| Your objective |
Write out the entire listing below exactly as it appears, minus any pictures.

——

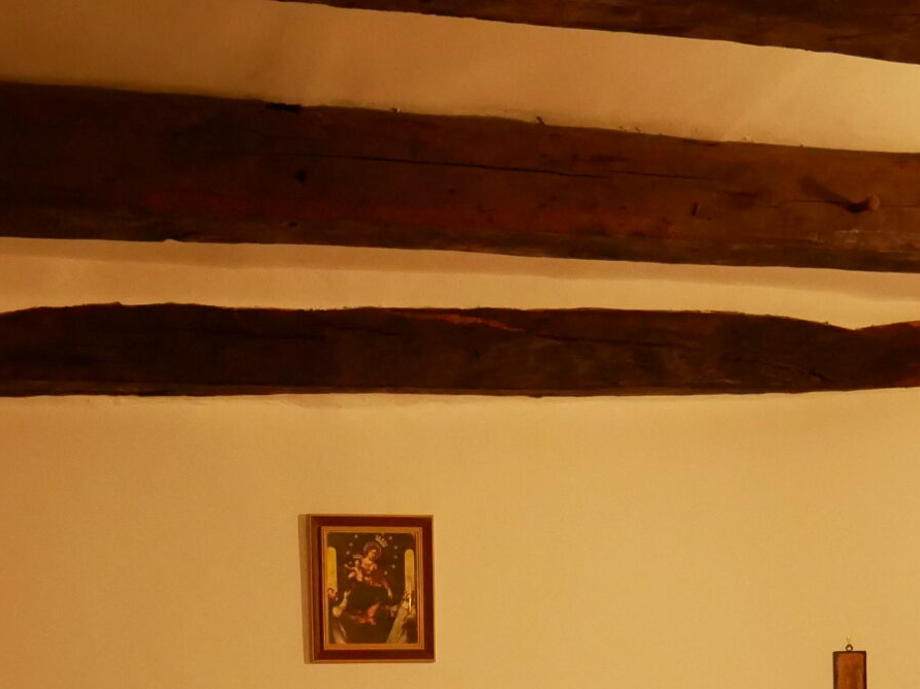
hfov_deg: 28.2
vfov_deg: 19.5
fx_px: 1834
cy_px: 909
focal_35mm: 69
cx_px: 427
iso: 3200
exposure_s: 1/60
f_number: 3.5
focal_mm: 12
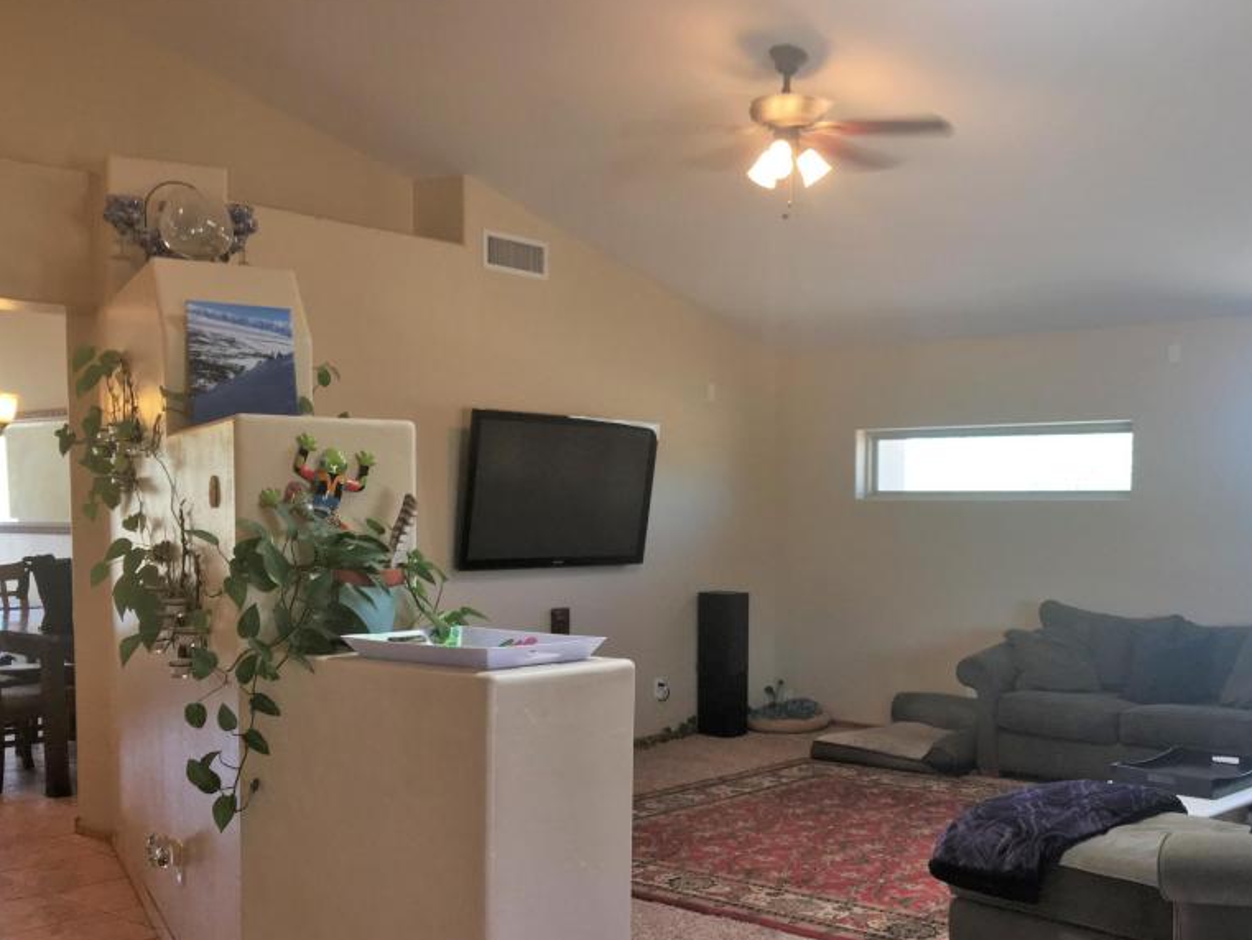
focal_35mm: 39
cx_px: 788
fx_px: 1411
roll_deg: -1.6
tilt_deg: -4.0
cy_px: 622
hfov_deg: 47.4
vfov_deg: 36.5
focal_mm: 4.15
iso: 40
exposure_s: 1/30
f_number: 2.2
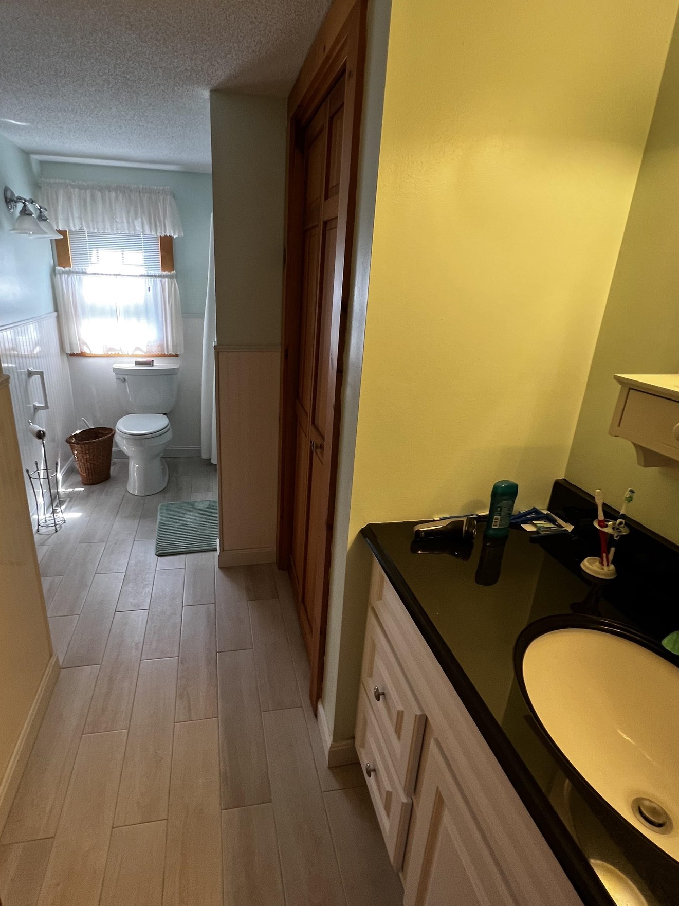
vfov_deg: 91.0
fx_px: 445
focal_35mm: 17
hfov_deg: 74.3
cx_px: 292
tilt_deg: -19.5
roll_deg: -1.0
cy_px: 452
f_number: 1.8
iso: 160
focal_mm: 1.57
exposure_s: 1/60
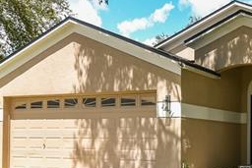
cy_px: 124
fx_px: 420
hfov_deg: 32.4
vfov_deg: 22.5
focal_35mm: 60
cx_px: 205
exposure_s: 1/80
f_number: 7.1
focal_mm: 10
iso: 100
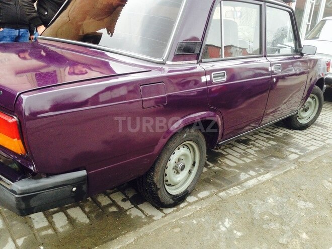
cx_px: 166
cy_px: 124
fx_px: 317
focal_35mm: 33
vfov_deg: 42.9
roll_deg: -6.5
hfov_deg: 55.4
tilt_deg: -15.2
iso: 80
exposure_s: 1/120
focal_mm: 4.12
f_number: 2.4
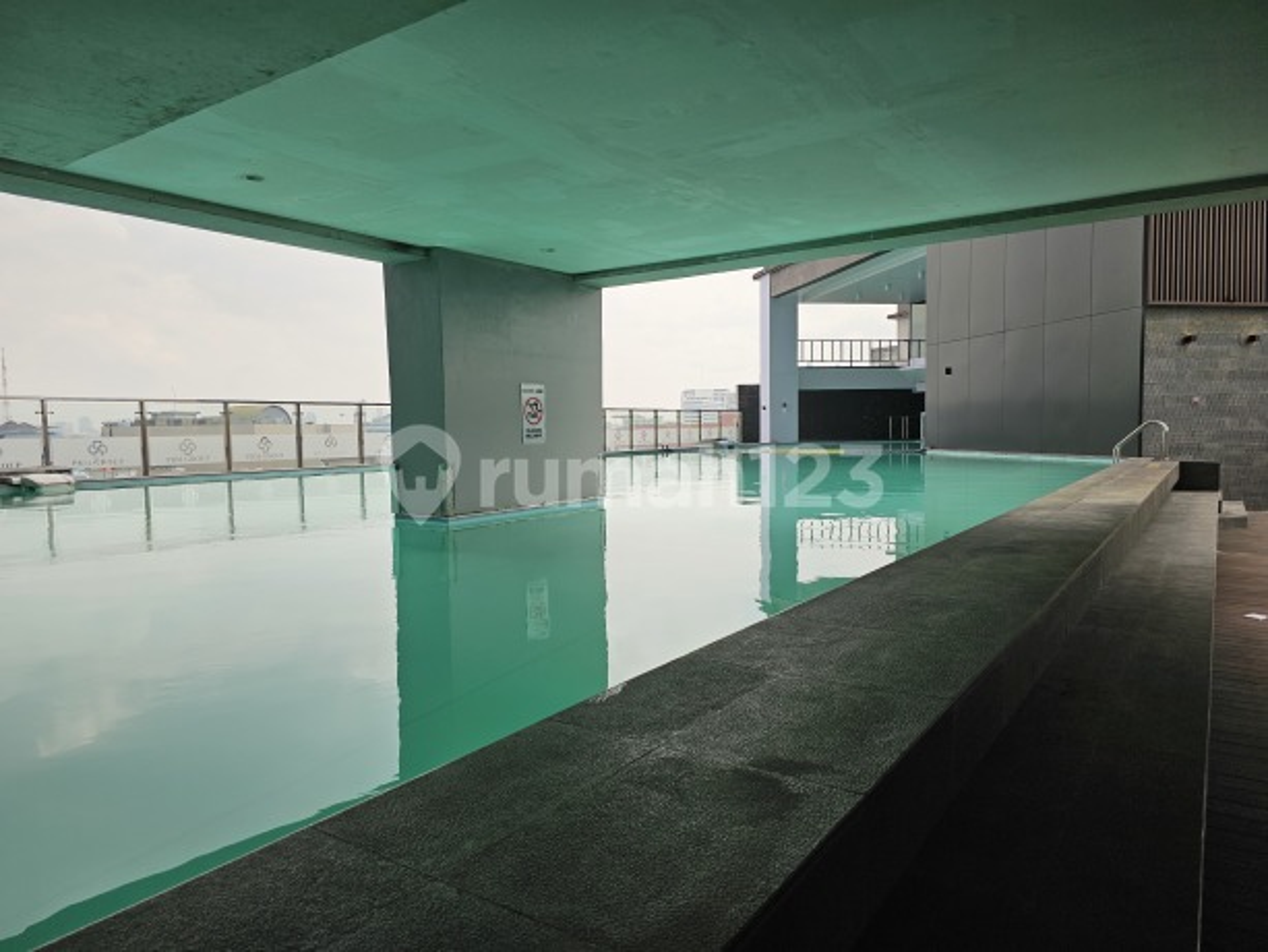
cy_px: 476
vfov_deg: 58.9
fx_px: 843
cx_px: 634
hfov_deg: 73.9
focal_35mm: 23
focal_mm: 6.3
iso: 16
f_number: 1.7
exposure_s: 1/533
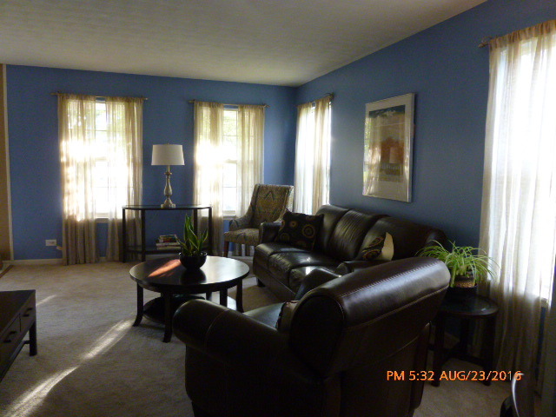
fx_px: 402
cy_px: 208
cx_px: 278
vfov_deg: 54.9
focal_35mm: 25
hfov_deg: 69.4
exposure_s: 1/60
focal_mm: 4.5
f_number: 3.1
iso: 400
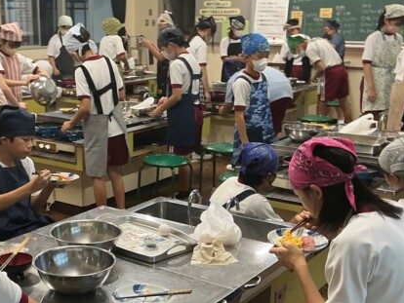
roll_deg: +2.6
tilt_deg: -17.9
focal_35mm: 56
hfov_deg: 33.9
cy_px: 207
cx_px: 125
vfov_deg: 26.0
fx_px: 654
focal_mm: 3
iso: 100
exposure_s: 1/60
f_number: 1.8
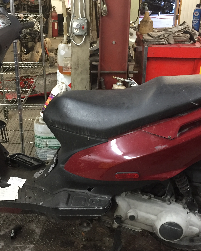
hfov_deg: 31.4
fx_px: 357
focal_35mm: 48
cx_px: 85
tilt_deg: -21.1
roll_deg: +1.6
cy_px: 111
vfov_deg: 38.7
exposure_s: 1/24
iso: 250
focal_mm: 4.15
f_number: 2.2
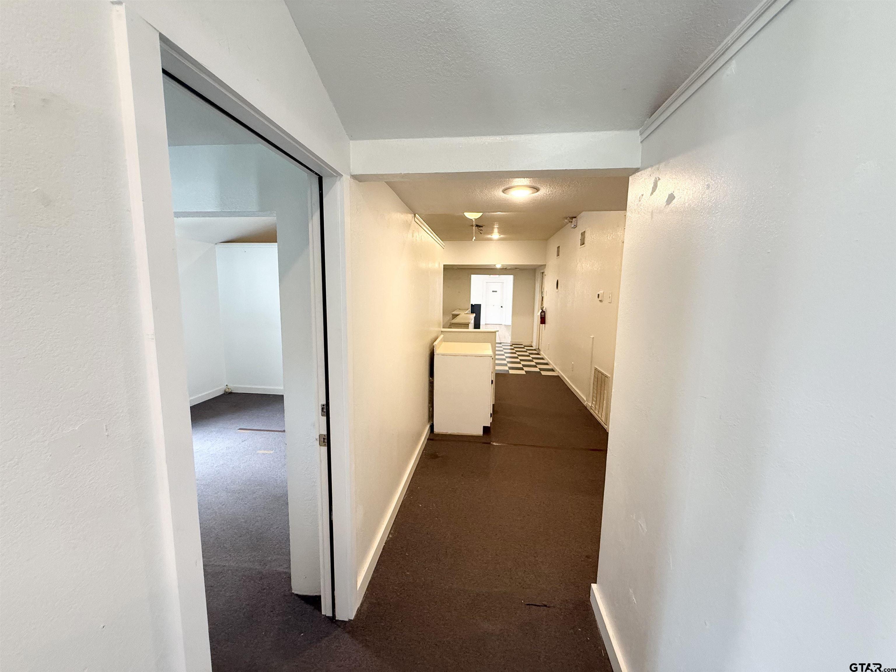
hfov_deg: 102.1
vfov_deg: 85.7
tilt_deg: -7.6
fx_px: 362
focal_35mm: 14
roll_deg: +0.6
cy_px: 336
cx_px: 448
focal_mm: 2.22
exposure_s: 1/60
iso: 250
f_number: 2.2
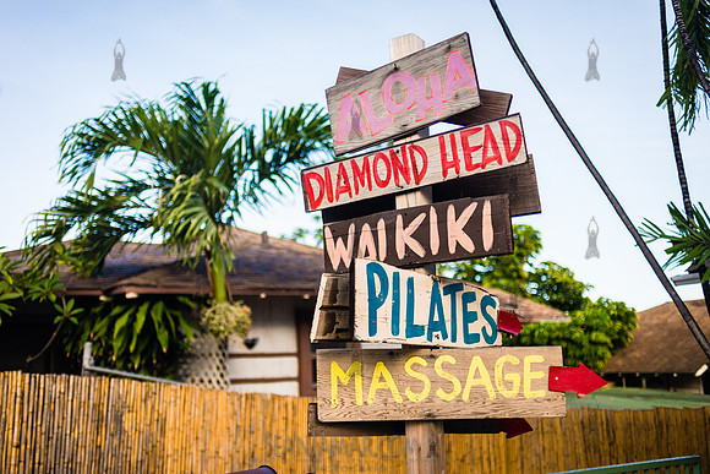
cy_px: 237
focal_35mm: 35
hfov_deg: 54.4
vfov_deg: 37.9
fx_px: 690
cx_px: 355
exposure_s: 1/3200
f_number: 2.2
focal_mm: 35
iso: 1000
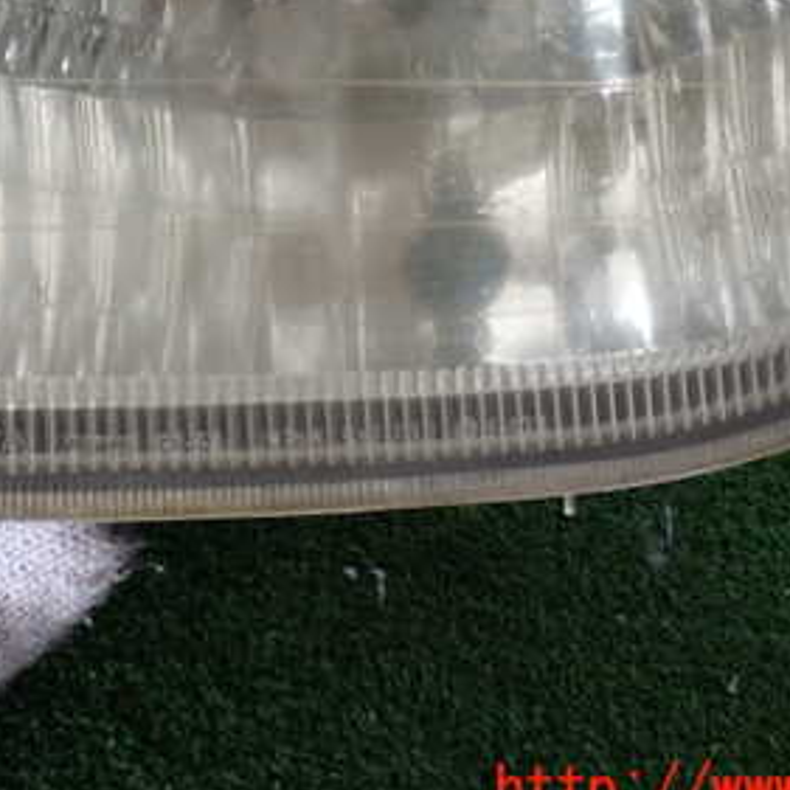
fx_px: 1756
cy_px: 194
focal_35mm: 68
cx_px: 287
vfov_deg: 25.1
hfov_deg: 25.3
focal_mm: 6.37
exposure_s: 1/80
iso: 160
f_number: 2.5
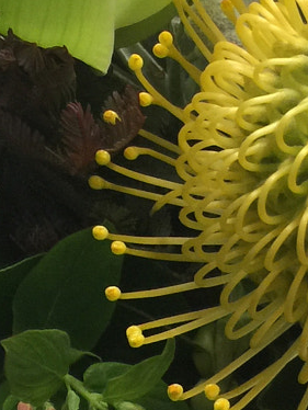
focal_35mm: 124
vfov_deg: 15.9
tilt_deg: -24.7
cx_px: 205
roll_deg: -1.2
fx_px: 1469
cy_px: 190
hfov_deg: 12.0
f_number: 2.2
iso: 64
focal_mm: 4.15
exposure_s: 1/15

——

| Solution for this exercise |
hfov_deg: 28.2
vfov_deg: 19.5
fx_px: 1834
cy_px: 909
focal_35mm: 69
cx_px: 427
iso: 3200
exposure_s: 1/60
f_number: 3.5
focal_mm: 12
focal_35mm: 39
cx_px: 788
fx_px: 1411
roll_deg: -1.6
tilt_deg: -4.0
cy_px: 622
hfov_deg: 47.4
vfov_deg: 36.5
focal_mm: 4.15
iso: 40
exposure_s: 1/30
f_number: 2.2
vfov_deg: 91.0
fx_px: 445
focal_35mm: 17
hfov_deg: 74.3
cx_px: 292
tilt_deg: -19.5
roll_deg: -1.0
cy_px: 452
f_number: 1.8
iso: 160
focal_mm: 1.57
exposure_s: 1/60
cy_px: 124
fx_px: 420
hfov_deg: 32.4
vfov_deg: 22.5
focal_35mm: 60
cx_px: 205
exposure_s: 1/80
f_number: 7.1
focal_mm: 10
iso: 100
cx_px: 166
cy_px: 124
fx_px: 317
focal_35mm: 33
vfov_deg: 42.9
roll_deg: -6.5
hfov_deg: 55.4
tilt_deg: -15.2
iso: 80
exposure_s: 1/120
focal_mm: 4.12
f_number: 2.4
cy_px: 476
vfov_deg: 58.9
fx_px: 843
cx_px: 634
hfov_deg: 73.9
focal_35mm: 23
focal_mm: 6.3
iso: 16
f_number: 1.7
exposure_s: 1/533
fx_px: 402
cy_px: 208
cx_px: 278
vfov_deg: 54.9
focal_35mm: 25
hfov_deg: 69.4
exposure_s: 1/60
focal_mm: 4.5
f_number: 3.1
iso: 400
roll_deg: +2.6
tilt_deg: -17.9
focal_35mm: 56
hfov_deg: 33.9
cy_px: 207
cx_px: 125
vfov_deg: 26.0
fx_px: 654
focal_mm: 3
iso: 100
exposure_s: 1/60
f_number: 1.8
hfov_deg: 31.4
fx_px: 357
focal_35mm: 48
cx_px: 85
tilt_deg: -21.1
roll_deg: +1.6
cy_px: 111
vfov_deg: 38.7
exposure_s: 1/24
iso: 250
focal_mm: 4.15
f_number: 2.2
hfov_deg: 102.1
vfov_deg: 85.7
tilt_deg: -7.6
fx_px: 362
focal_35mm: 14
roll_deg: +0.6
cy_px: 336
cx_px: 448
focal_mm: 2.22
exposure_s: 1/60
iso: 250
f_number: 2.2
cy_px: 237
focal_35mm: 35
hfov_deg: 54.4
vfov_deg: 37.9
fx_px: 690
cx_px: 355
exposure_s: 1/3200
f_number: 2.2
focal_mm: 35
iso: 1000
fx_px: 1756
cy_px: 194
focal_35mm: 68
cx_px: 287
vfov_deg: 25.1
hfov_deg: 25.3
focal_mm: 6.37
exposure_s: 1/80
iso: 160
f_number: 2.5
focal_35mm: 124
vfov_deg: 15.9
tilt_deg: -24.7
cx_px: 205
roll_deg: -1.2
fx_px: 1469
cy_px: 190
hfov_deg: 12.0
f_number: 2.2
iso: 64
focal_mm: 4.15
exposure_s: 1/15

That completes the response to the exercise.